REQUIRED WORK: Please count the lines in the records below that contain the string "instances", and reply with that number alone.

ROWS:

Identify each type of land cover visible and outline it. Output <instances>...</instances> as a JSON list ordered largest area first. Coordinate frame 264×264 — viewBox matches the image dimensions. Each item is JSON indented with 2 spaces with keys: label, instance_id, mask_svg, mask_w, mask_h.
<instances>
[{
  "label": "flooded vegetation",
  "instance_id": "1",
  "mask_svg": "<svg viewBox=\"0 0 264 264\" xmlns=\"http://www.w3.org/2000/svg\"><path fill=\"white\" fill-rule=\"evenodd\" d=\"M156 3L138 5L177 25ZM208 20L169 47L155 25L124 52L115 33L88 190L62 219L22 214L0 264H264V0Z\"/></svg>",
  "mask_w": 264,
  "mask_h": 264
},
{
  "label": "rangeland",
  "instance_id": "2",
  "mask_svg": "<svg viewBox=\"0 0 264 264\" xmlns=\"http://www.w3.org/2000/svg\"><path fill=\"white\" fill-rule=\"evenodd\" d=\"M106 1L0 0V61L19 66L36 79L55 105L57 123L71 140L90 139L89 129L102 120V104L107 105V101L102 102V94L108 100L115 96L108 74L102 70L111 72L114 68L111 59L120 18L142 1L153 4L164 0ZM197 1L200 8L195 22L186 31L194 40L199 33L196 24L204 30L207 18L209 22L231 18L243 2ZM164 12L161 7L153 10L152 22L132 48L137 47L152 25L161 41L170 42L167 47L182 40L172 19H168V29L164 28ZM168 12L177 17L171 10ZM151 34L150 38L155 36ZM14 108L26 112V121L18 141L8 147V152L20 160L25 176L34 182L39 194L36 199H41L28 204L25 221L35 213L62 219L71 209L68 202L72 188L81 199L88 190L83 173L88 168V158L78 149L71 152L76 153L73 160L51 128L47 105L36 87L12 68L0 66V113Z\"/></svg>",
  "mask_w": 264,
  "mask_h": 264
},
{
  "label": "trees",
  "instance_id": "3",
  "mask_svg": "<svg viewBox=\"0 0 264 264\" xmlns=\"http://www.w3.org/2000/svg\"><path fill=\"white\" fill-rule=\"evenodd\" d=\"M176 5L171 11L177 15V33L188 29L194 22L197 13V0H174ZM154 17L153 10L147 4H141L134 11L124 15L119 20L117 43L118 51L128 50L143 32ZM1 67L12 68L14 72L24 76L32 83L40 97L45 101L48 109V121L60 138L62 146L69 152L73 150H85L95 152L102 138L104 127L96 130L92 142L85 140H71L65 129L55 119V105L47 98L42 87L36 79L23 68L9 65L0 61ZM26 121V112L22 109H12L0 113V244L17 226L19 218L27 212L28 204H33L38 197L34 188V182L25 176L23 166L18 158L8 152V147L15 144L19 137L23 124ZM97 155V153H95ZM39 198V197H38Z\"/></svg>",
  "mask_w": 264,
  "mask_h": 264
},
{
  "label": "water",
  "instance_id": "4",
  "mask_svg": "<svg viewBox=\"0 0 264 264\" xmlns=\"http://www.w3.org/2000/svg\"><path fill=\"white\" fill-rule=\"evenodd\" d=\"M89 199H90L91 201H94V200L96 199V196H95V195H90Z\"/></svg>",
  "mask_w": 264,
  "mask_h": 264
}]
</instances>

ANSWER FOR THE TASK: 3